The motivation for the question is that there are often many ways to compute some big data result, each with its own trade-offs. As one explores these trade-offs, it is important to maintain correctness and hence the need to check for the equivalence/equality on a meaningful test data set.
Solution 1:
Scala (see below for PySpark)
The spark-fast-tests library has two methods for making DataFrame comparisons (I'm the creator of the library):
The assertSmallDataFrameEquality
method collects DataFrames on the driver node and makes the comparison
def assertSmallDataFrameEquality(actualDF: DataFrame, expectedDF: DataFrame): Unit = {
if (!actualDF.schema.equals(expectedDF.schema)) {
throw new DataFrameSchemaMismatch(schemaMismatchMessage(actualDF, expectedDF))
}
if (!actualDF.collect().sameElements(expectedDF.collect())) {
throw new DataFrameContentMismatch(contentMismatchMessage(actualDF, expectedDF))
}
}
The assertLargeDataFrameEquality
method compares DataFrames spread on multiple machines (the code is basically copied from spark-testing-base)
def assertLargeDataFrameEquality(actualDF: DataFrame, expectedDF: DataFrame): Unit = {
if (!actualDF.schema.equals(expectedDF.schema)) {
throw new DataFrameSchemaMismatch(schemaMismatchMessage(actualDF, expectedDF))
}
try {
actualDF.rdd.cache
expectedDF.rdd.cache
val actualCount = actualDF.rdd.count
val expectedCount = expectedDF.rdd.count
if (actualCount != expectedCount) {
throw new DataFrameContentMismatch(countMismatchMessage(actualCount, expectedCount))
}
val expectedIndexValue = zipWithIndex(actualDF.rdd)
val resultIndexValue = zipWithIndex(expectedDF.rdd)
val unequalRDD = expectedIndexValue
.join(resultIndexValue)
.filter {
case (idx, (r1, r2)) =>
!(r1.equals(r2) || RowComparer.areRowsEqual(r1, r2, 0.0))
}
val maxUnequalRowsToShow = 10
assertEmpty(unequalRDD.take(maxUnequalRowsToShow))
} finally {
actualDF.rdd.unpersist()
expectedDF.rdd.unpersist()
}
}
assertSmallDataFrameEquality
is faster for small DataFrame comparisons and I've found it sufficient for my test suites.
PySpark
Here's a simple function that returns true if the DataFrames are equal:
def are_dfs_equal(df1, df2):
if df1.schema != df2.schema:
return False
if df1.collect() != df2.collect():
return False
return True
You'll typically perform DataFrame equality comparisons in a test suite and will want a descriptive error message when the comparisons fail (a True
/ False
return value doesn't help much when debugging).

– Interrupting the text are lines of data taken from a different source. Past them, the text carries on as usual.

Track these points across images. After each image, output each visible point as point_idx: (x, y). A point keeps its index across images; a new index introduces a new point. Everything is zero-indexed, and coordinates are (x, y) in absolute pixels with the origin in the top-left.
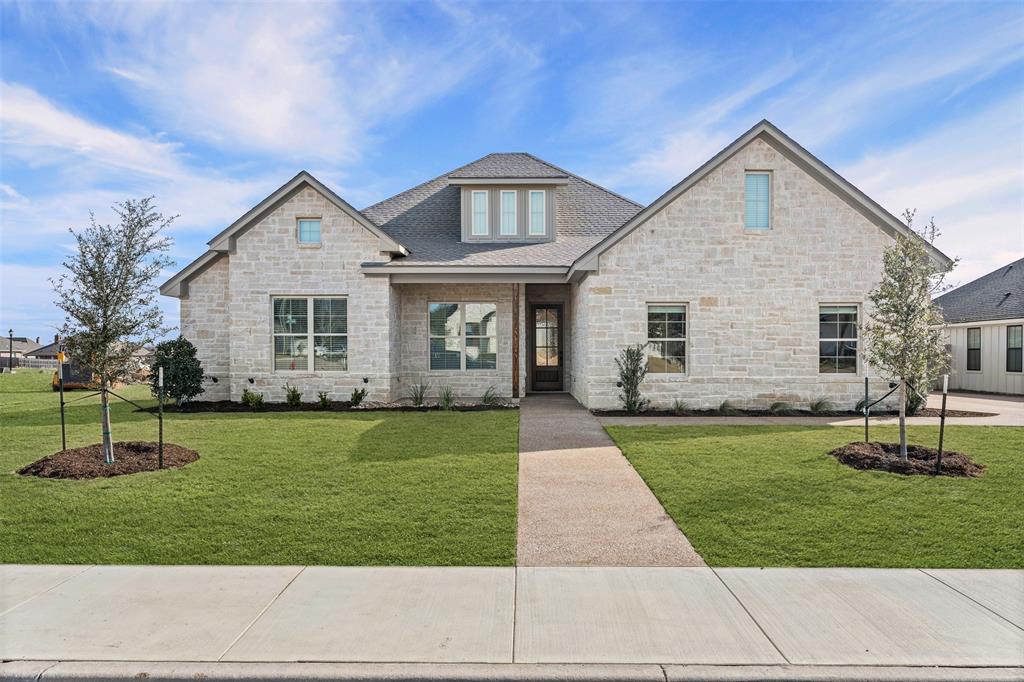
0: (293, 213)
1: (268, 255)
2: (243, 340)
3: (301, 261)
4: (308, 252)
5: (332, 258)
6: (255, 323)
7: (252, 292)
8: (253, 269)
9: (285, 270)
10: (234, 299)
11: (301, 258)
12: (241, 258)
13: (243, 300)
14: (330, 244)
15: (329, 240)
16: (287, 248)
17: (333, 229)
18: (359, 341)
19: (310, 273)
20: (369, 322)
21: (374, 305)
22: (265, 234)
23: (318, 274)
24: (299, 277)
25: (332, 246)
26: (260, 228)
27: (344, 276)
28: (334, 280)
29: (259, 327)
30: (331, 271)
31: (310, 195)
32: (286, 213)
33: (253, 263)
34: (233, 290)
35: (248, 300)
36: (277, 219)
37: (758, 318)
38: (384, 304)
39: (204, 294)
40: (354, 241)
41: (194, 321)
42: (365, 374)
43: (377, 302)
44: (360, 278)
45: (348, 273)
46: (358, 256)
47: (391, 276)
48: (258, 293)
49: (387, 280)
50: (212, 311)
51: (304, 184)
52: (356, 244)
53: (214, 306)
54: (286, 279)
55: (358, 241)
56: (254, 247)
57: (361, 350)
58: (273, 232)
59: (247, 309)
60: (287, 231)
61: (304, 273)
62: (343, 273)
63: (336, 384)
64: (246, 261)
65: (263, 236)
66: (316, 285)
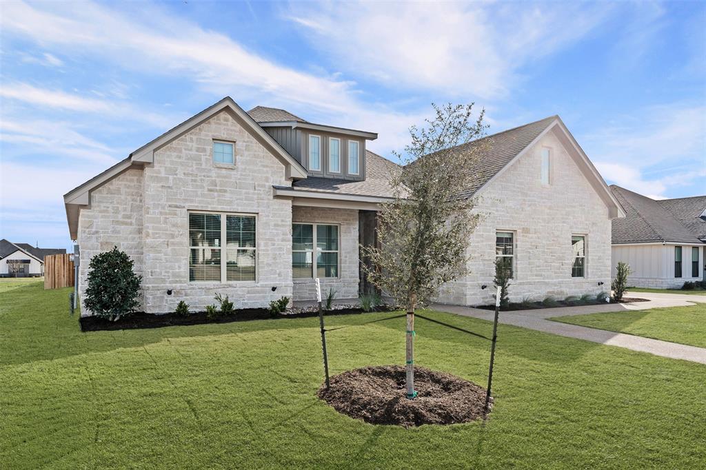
0: (210, 134)
1: (186, 172)
2: (160, 252)
3: (218, 180)
4: (224, 171)
5: (245, 179)
6: (173, 236)
7: (170, 206)
8: (171, 183)
9: (202, 187)
10: (151, 211)
11: (218, 177)
12: (159, 172)
13: (161, 213)
14: (243, 167)
15: (242, 163)
16: (203, 167)
17: (246, 153)
18: (268, 255)
19: (225, 191)
20: (276, 238)
21: (280, 223)
22: (183, 150)
23: (232, 192)
24: (216, 194)
25: (245, 169)
26: (178, 144)
27: (256, 196)
28: (246, 200)
29: (176, 240)
30: (244, 191)
31: (226, 120)
32: (203, 133)
33: (171, 177)
34: (149, 202)
35: (166, 214)
36: (194, 138)
37: (548, 242)
38: (288, 223)
39: (107, 205)
40: (264, 166)
41: (97, 232)
42: (273, 284)
43: (282, 221)
44: (269, 199)
45: (258, 194)
46: (267, 179)
47: (294, 199)
48: (177, 207)
49: (290, 202)
50: (118, 222)
51: (227, 109)
52: (265, 169)
53: (120, 217)
54: (203, 195)
55: (267, 166)
56: (172, 163)
57: (270, 262)
58: (191, 150)
59: (165, 222)
60: (204, 150)
61: (220, 191)
62: (254, 194)
63: (248, 293)
64: (163, 175)
65: (180, 151)
66: (230, 203)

Use the chispa library to access the assert_df_equality
method that returns descriptive error messages for test suite workflows.
Solution 2:
There are some standard ways in the Apache Spark test suites, however most of these involve collecting the data locally and if you want to do equality testing on large DataFrames then that is likely not a suitable solution.
Checking the schema first and then you could do an intersection to df3 and verify that the count of df1,df2 & df3 are all equal (however this only works if there aren't duplicate rows, if there are different duplicates rows this method could still return true).
Another option would be getting the underlying RDDs of both of the DataFrames, mapping to (Row, 1), doing a reduceByKey to count the number of each Row, and then cogrouping the two resulting RDDs and then do a regular aggregate and return false if any of the iterators are not equal.